O acervo era o coração de qualquer videolocadora. Era ele que determinava o sucesso do negócio, a variedade de opções e até o tipo de público que frequentava o local. Muito antes dos catálogos digitais e recomendações automáticas, tudo dependia de organização física, memória dos funcionários e um sistema manual de controle extremamente cuidadoso.
A organização física das prateleiras
O primeiro aspecto do acervo era a disposição dos filmes nas prateleiras. Em uma videolocadora, os títulos geralmente eram organizados por gênero, como ação, comédia, drama, terror e infantil.
Dentro de cada categoria, havia ainda uma ordem alfabética ou por destaque de lançamento. Essa organização facilitava a busca do cliente e também ajudava a destacar filmes mais recentes ou populares.
As capas eram fundamentais nesse processo, já que funcionavam como “propaganda visual” dentro da própria loja.
O sistema de cópias e controle de disponibilidade
Cada filme no acervo podia ter várias cópias físicas. Isso era essencial para atender a demanda, principalmente em lançamentos.
O controle era feito manualmente, e cada cópia tinha um número ou código específico. Quando uma fita ou DVD era alugado, essa unidade específica era marcada como indisponível.
Em uma videolocadora, esse controle evitava que dois clientes alugassem o mesmo exemplar ao mesmo tempo, algo que poderia gerar conflitos.
Lançamentos e destaque no acervo
Os lançamentos ocupavam uma posição especial dentro da loja. Muitas vezes ficavam em expositores na entrada ou em prateleiras de destaque.
Esses títulos tinham alta rotatividade e eram os mais disputados pelos clientes. Era comum ver filas ou reservas antecipadas em períodos de grande procura.
A presença de lançamentos fortes era essencial para atrair movimento constante para a locadora.
Filmes antigos e o “fundo de catálogo”
Além dos lançamentos, existia o chamado fundo de catálogo, que incluía filmes mais antigos ou menos populares.
Esses títulos eram importantes para manter o acervo diversificado e atender clientes que buscavam algo diferente ou mais específico.
Em uma videolocadora, muitas descobertas aconteciam justamente nesses setores menos movimentados.
O papel dos funcionários na curadoria
Os funcionários tinham um papel muito importante na gestão do acervo.
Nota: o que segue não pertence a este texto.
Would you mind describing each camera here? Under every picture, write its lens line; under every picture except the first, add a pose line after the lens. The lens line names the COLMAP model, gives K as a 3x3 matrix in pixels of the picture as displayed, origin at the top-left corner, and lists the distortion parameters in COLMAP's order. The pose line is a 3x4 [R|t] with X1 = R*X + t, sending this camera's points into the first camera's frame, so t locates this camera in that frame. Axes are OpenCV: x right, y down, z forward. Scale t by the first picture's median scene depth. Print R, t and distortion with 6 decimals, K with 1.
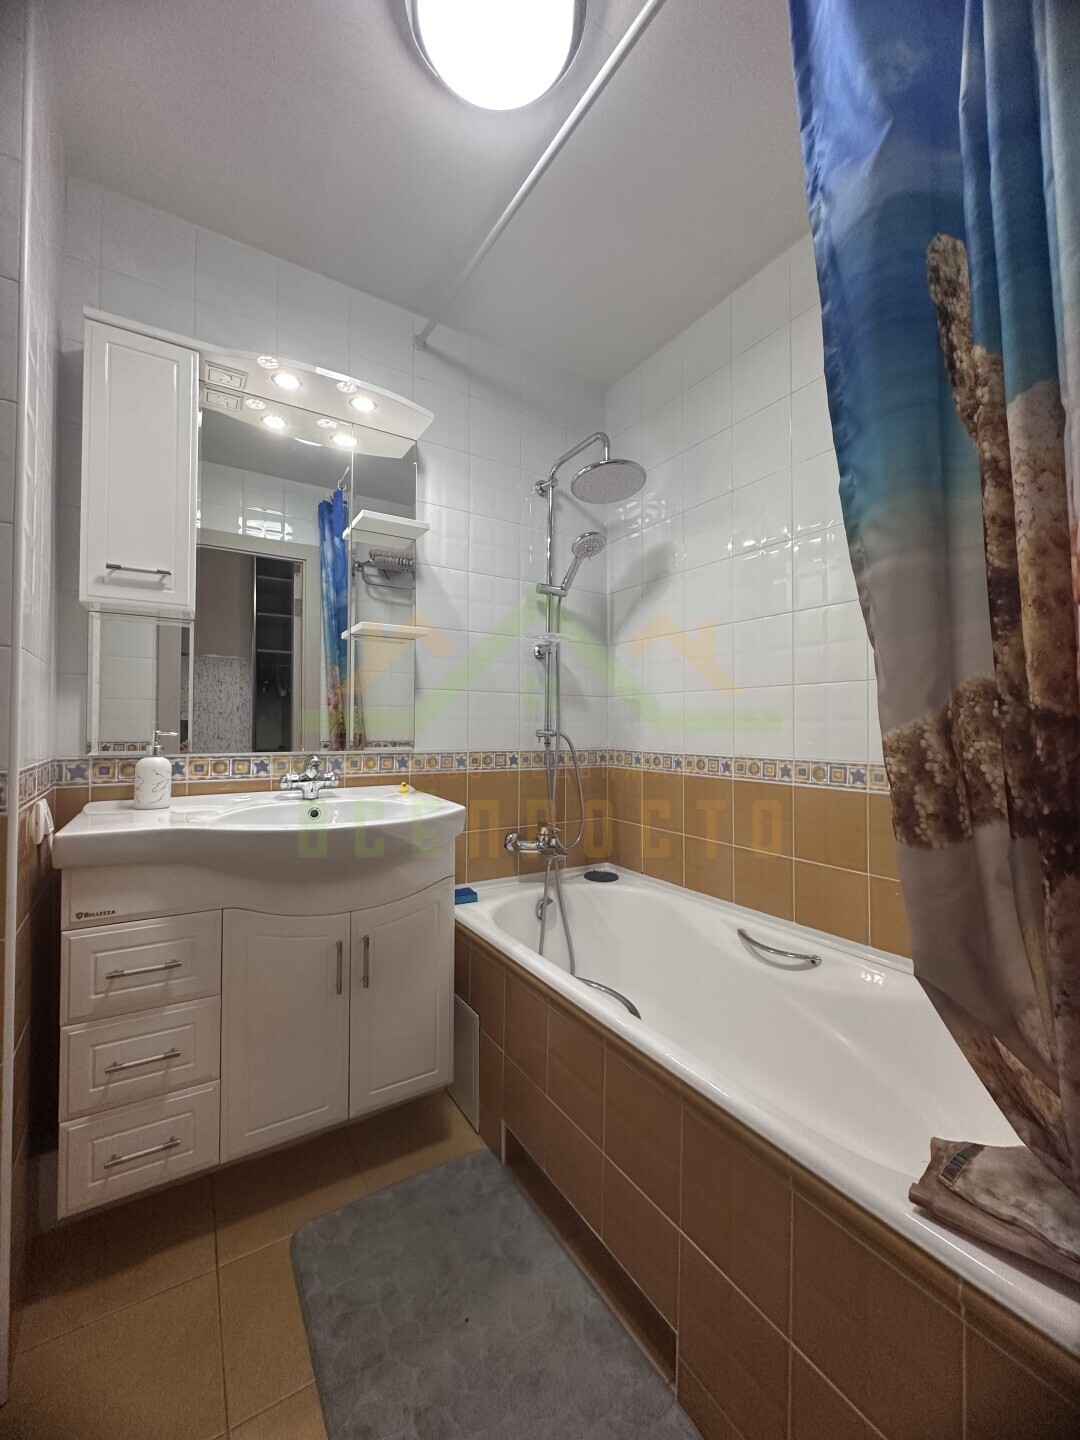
lens RADIAL K [[571.7, 0, 540.0], [0, 571.7, 720.0], [0, 0, 1]] dist [-0.000902, -0.000013]
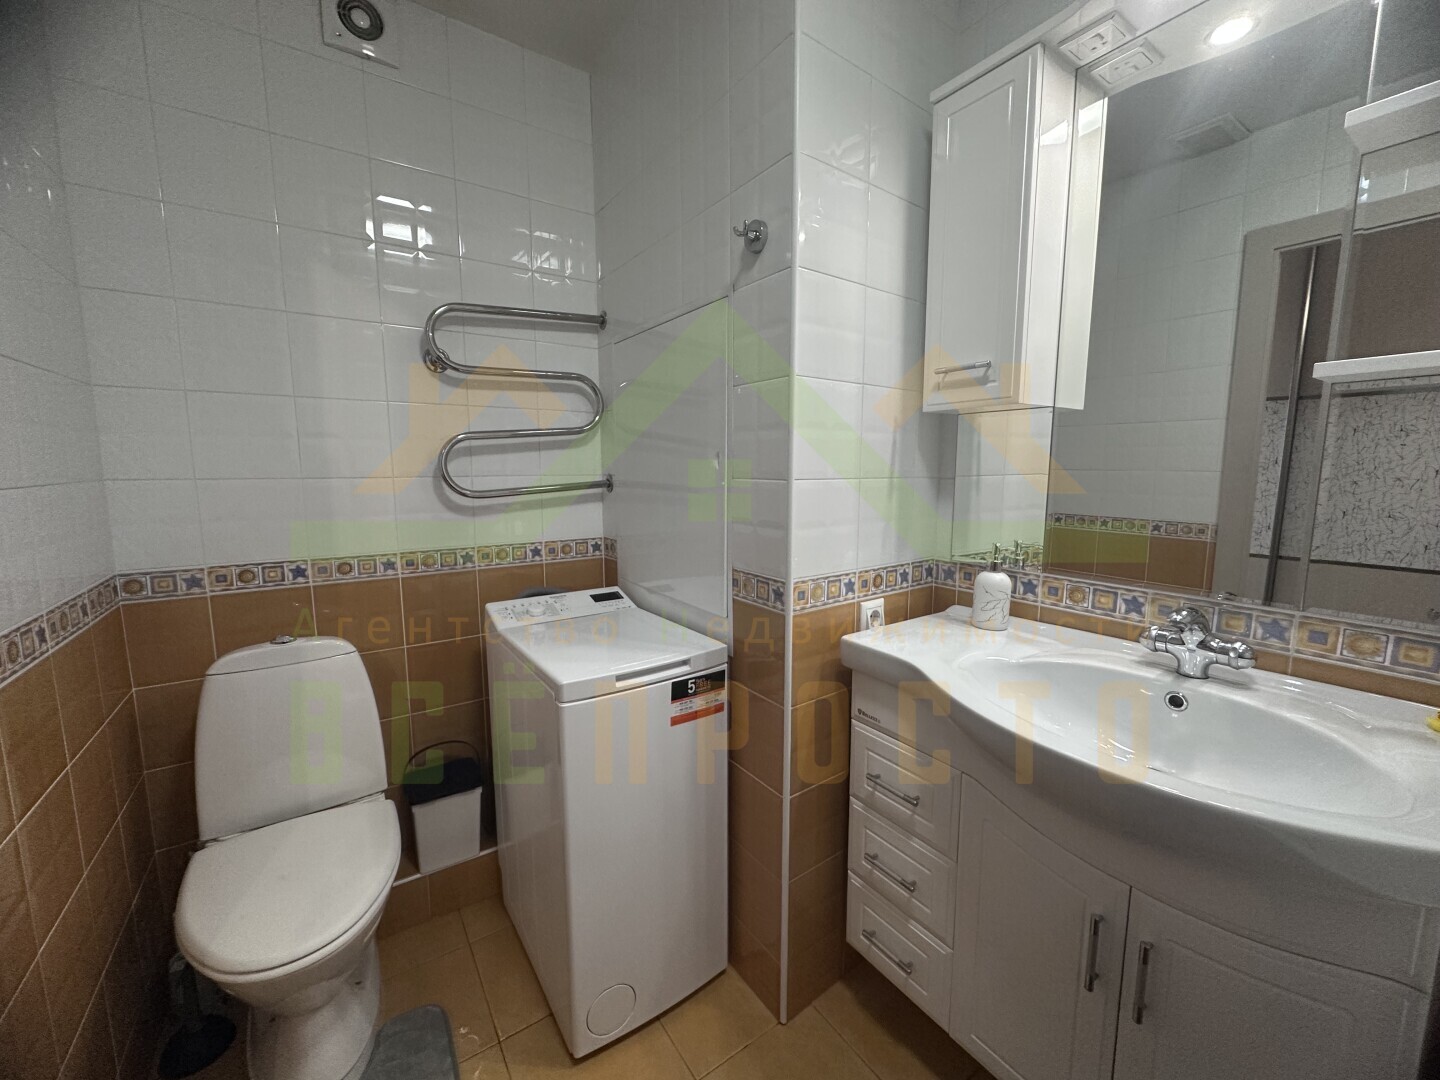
lens RADIAL K [[571.7, 0, 720.9], [0, 571.7, 542.6], [0, 0, 1]] dist [-0.000902, -0.000013]
pose [[0.046663, 0.128801, -0.990572, 0.192562], [0.015208, 0.991446, 0.129631, -0.105073], [0.998795, -0.021113, 0.044305, 0.536202]]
Eles ajudavam a decidir quais filmes comprar, quais gêneros estavam em alta e quais títulos deveriam ser mais destacados.
Além disso, também atuavam como guias para os clientes, recomendando filmes com base no gosto pessoal de cada um.
A experiência dentro de uma videolocadora era, em grande parte, influenciada por essa curadoria humana.
O controle manual e os fichários
Antes dos sistemas digitais, todo o acervo era controlado por fichários. Cada filme tinha uma ficha com informações sobre quantidade de cópias, locações e status de disponibilidade.
Esses registros precisavam ser atualizados constantemente para evitar erros.
Em uma videolocadora, um erro simples de anotação podia fazer um filme “sumir” ou parecer disponível quando já estava alugado.
Danos, perdas e reposição de títulos
O acervo também precisava lidar com perdas e danos. Fitas VHS podiam estragar, DVDs podiam riscar e alguns filmes simplesmente desapareciam ao longo do tempo.
Quando isso acontecia, a locadora precisava repor o título, o que envolvia custos e planejamento de estoque.
Esse fator tornava a gestão do acervo um processo contínuo e dinâmico.
A evolução para sistemas digitais
Com o tempo, algumas locadoras passaram a usar softwares para gerenciar o acervo. Isso facilitou o controle de disponibilidade, agilizou o atendimento e reduziu erros humanos.
No entanto, muitas pequenas locadoras continuaram usando métodos manuais até o fim de suas atividades.
Esse período de transição marcou o início da mudança definitiva no modelo tradicional da videolocadora.
O legado do acervo físico
O acervo físico das locadoras representa uma época em que o consumo de filmes era tangível. Cada capa, cada prateleira e cada organização manual fazia parte da experiência.
Hoje, embora tudo tenha migrado para o digital, a lógica de catálogo, categorias e recomendações ainda reflete diretamente esse modelo antigo que nasceu dentro das videolocadoras.